1. Take at least one overseas trip.
This is not in the cards for the spring anymore. Mark's job is too busy, and my freelance work is taking a lot of time as well. We're now hoping for a summer or (more probably) fall trip.

2. Read 30 books.
I'm in the exact same place here that I was last month--four read, three in progress. I haven't read a page in the last month. That's really embarrassing.

3. Get to a healthy size.
I'm back to walking Ata for an hour or so every day, which is great, but that's as far as I've gotten with this. I did just order a Wii, so I'm hopeful I will use that to get some exercise in. And I need to re-commit to a better diet.

4. Save $500/month.
Doing this, and I even managed an extra $500 this month from a freelance check.

5. Give 5%.
I think I might be a little bit under for this month, but I'm close, and I'll make it up.

6. Start retirement savings.
Done and I even have a plan for put my next freelance check in the account to help fund it for 2010.

7. Join something.
Haven't done a thing here.

8. Write a novel.
It's not a novel, but I am writing some fiction right now, which I'll count as progress here.
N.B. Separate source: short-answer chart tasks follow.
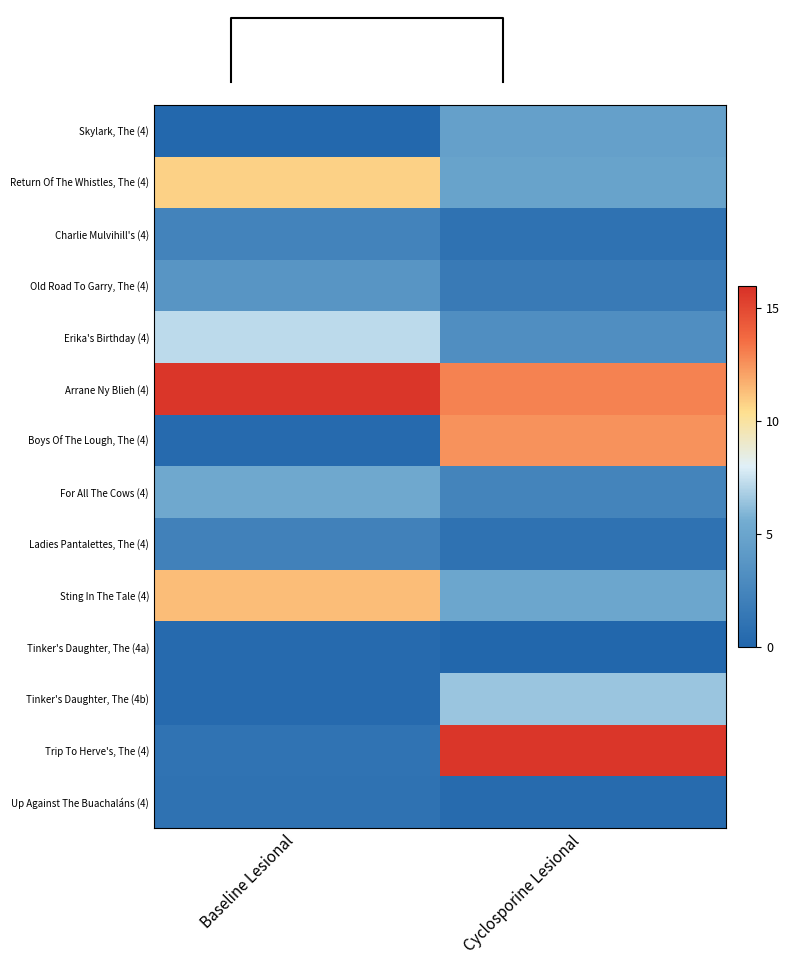

Reading left to right, list all the values displayed in this chart.

Skylark, The (4): Baseline Lesional=0.2	Cyclosporine Lesional=4.7
Return Of The Whistles, The (4): Baseline Lesional=10.8	Cyclosporine Lesional=4.8
Charlie Mulvihill's (4): Baseline Lesional=2.4	Cyclosporine Lesional=1.1
Old Road To Garry, The (4): Baseline Lesional=3.8	Cyclosporine Lesional=1.7
Erika's Birthday (4): Baseline Lesional=7.2	Cyclosporine Lesional=3.2
Arrane Ny Blieh (4): Baseline Lesional=15.7	Cyclosporine Lesional=12.9
Boys Of The Lough, The (4): Baseline Lesional=0.4	Cyclosporine Lesional=12.5
For All The Cows (4): Baseline Lesional=5.3	Cyclosporine Lesional=2.4
Ladies Pantalettes, The (4): Baseline Lesional=2.2	Cyclosporine Lesional=1.0
Sting In The Tale (4): Baseline Lesional=11.3	Cyclosporine Lesional=5.1
Tinker's Daughter, The (4a): Baseline Lesional=0.4	Cyclosporine Lesional=0.2
Tinker's Daughter, The (4b): Baseline Lesional=0.4	Cyclosporine Lesional=6.5
Trip To Herve's, The (4): Baseline Lesional=1.1	Cyclosporine Lesional=15.7
Up Against The Buachaláns (4): Baseline Lesional=1.1	Cyclosporine Lesional=0.5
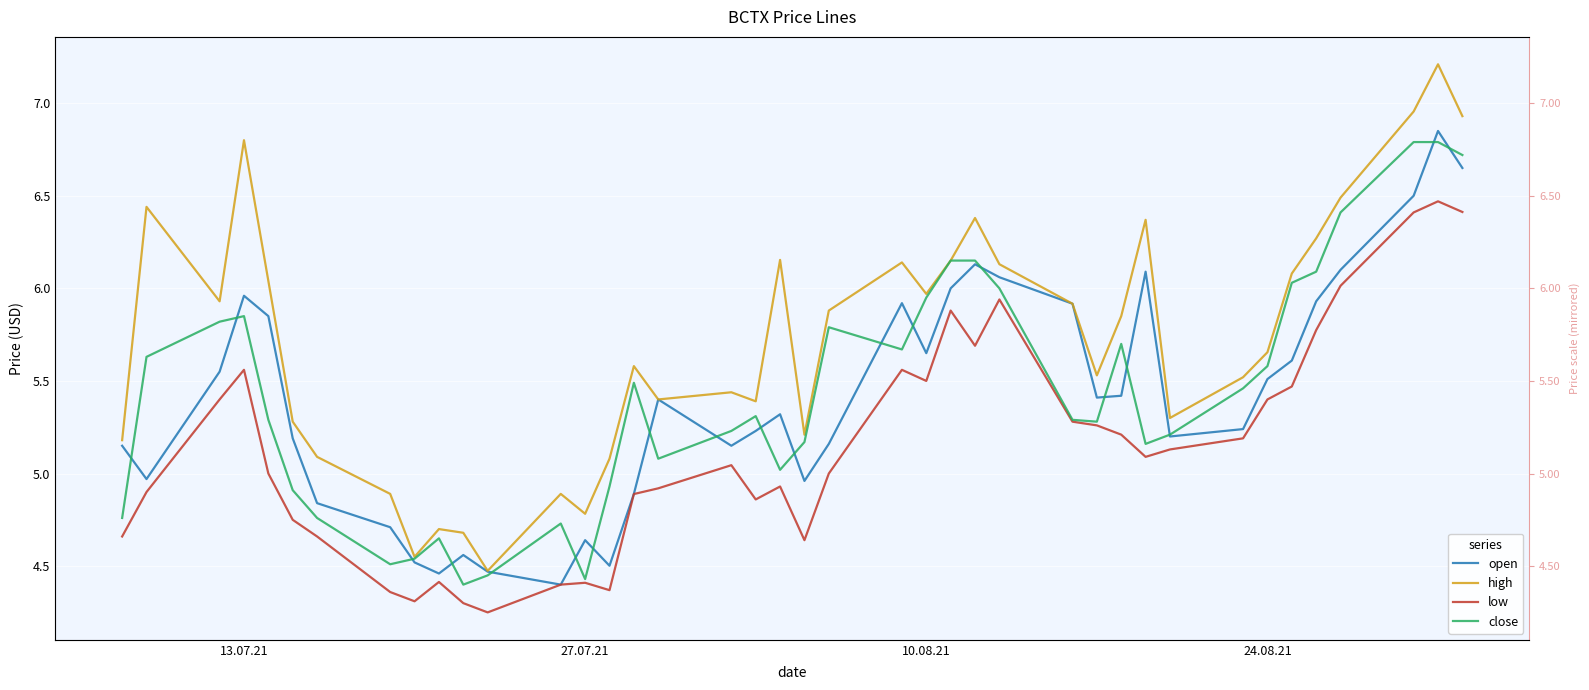

What are all the series names shown in the legend?

open, high, low, close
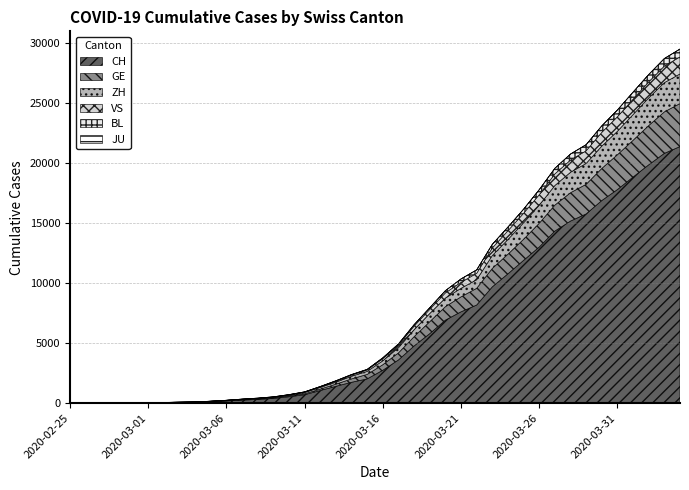

Rank the categories by CH value from lowest to highest.

2020-02-25, 2020-02-26, 2020-02-27, 2020-02-28, 2020-02-29, 2020-03-01, 2020-03-02, 2020-03-03, 2020-03-04, 2020-03-05, 2020-03-06, 2020-03-07, 2020-03-08, 2020-03-09, 2020-03-10, 2020-03-11, 2020-03-12, 2020-03-13, 2020-03-14, 2020-03-15, 2020-03-16, 2020-03-17, 2020-03-18, 2020-03-19, 2020-03-20, 2020-03-21, 2020-03-22, 2020-03-23, 2020-03-24, 2020-03-25, 2020-03-26, 2020-03-27, 2020-03-28, 2020-03-29, 2020-03-30, 2020-03-31, 2020-04-01, 2020-04-02, 2020-04-03, 2020-04-04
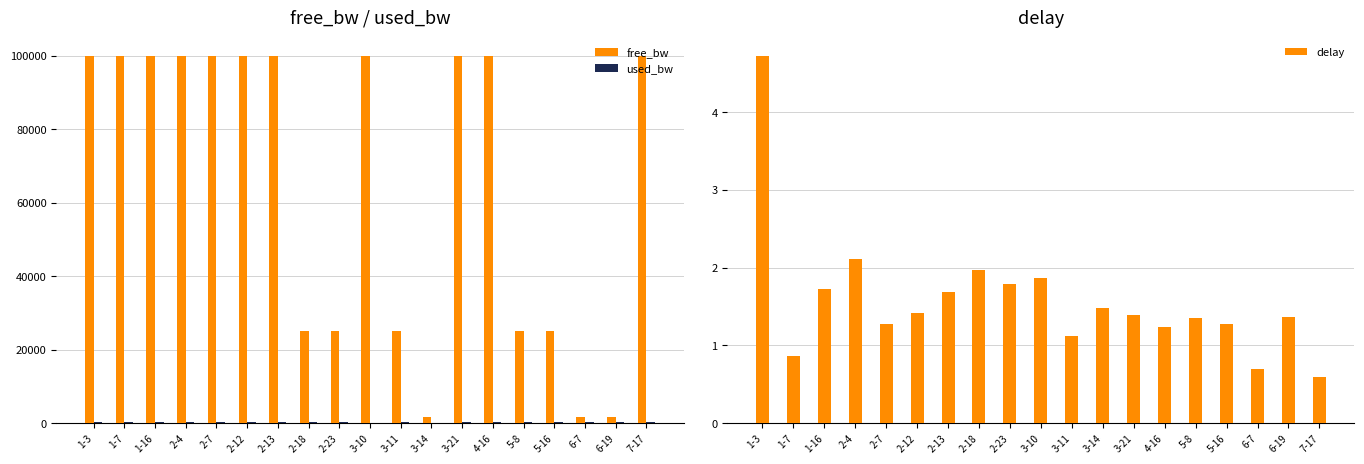

At how many categories does at least one series exceed 27515?

11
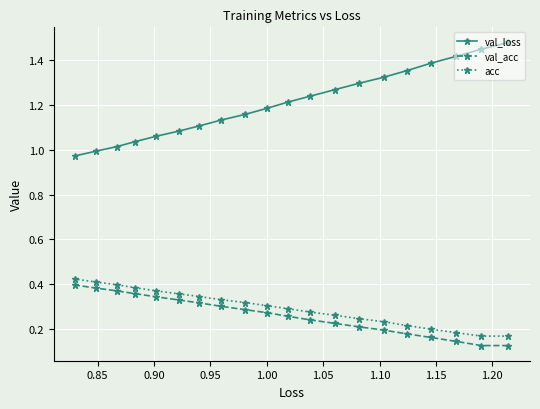

At how many categories does at least one series exceed 0?

20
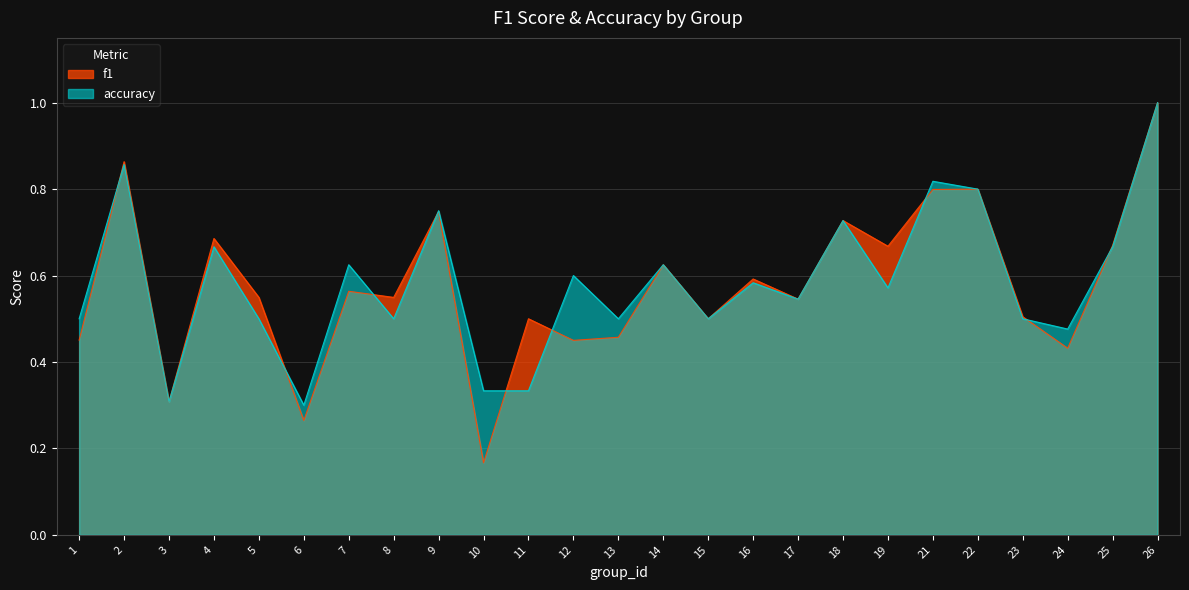

Read the accuracy value at 11.

0.3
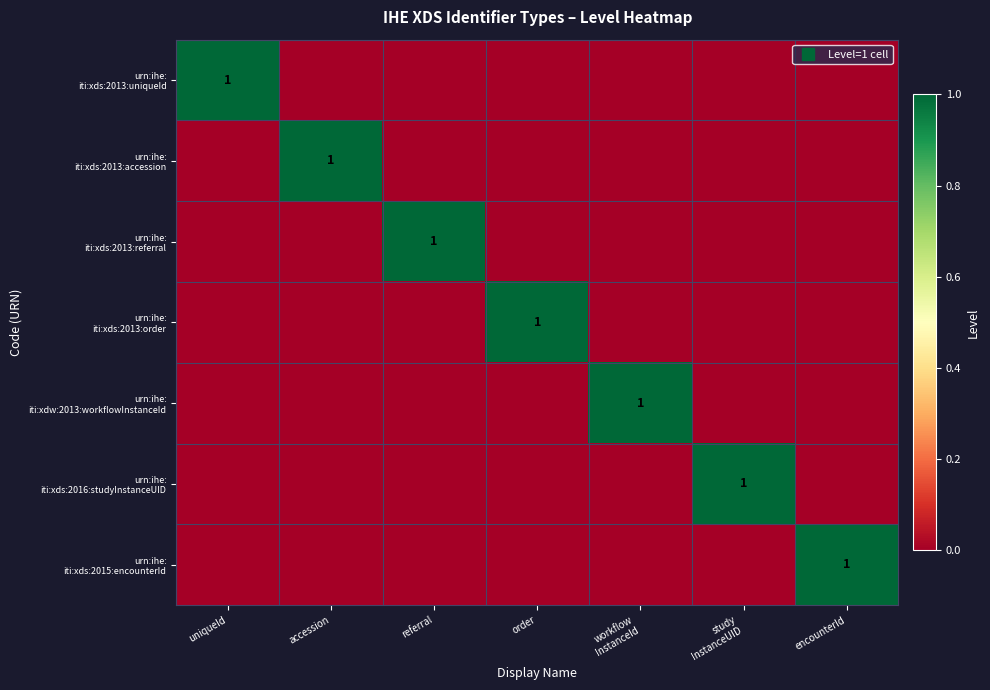

What is the difference between the highest and lowest values at order?

1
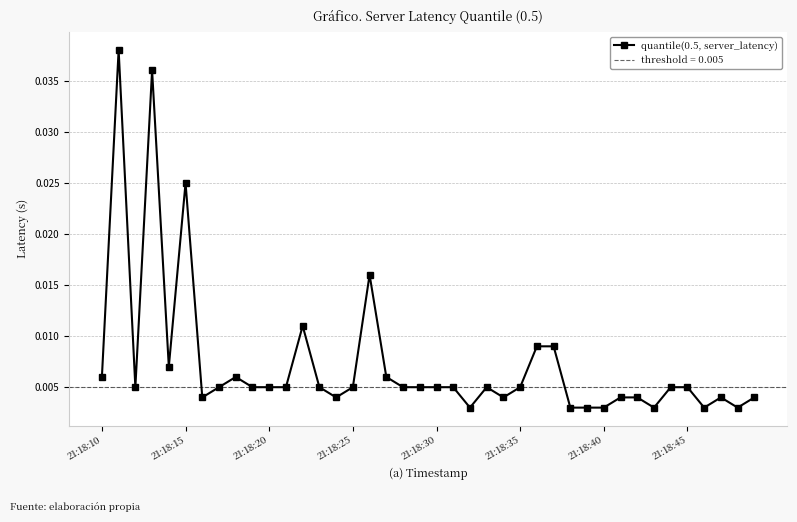

True or false: quantile(0.5, server_latency) has more than 2 interior local peaks.

True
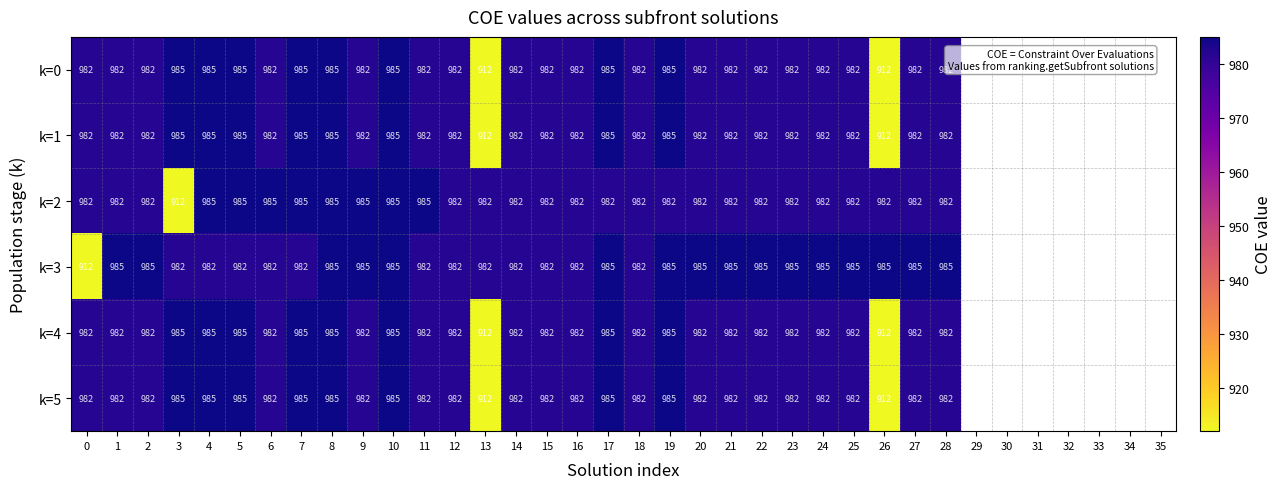

What is the sum of the k=0 values at 21 and 24?

1964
I'm at the point where I can at least pretend I am working towards something.

9. Create something.
I completely failed on the tea towel swap. Ug. Negative progress here.

10. Remember birthdays and send cards.
Still not doing well here--I even failed to send my brother a card this month. I did buy a few new cards the other day though, so I'm recommitting for April. Mark's mom's birthday is a week, so I'll start there.

Now that I'm through the list, it's not quite so bad as I thought. Not great, but not as terrible as I expected. Gotta do better next month.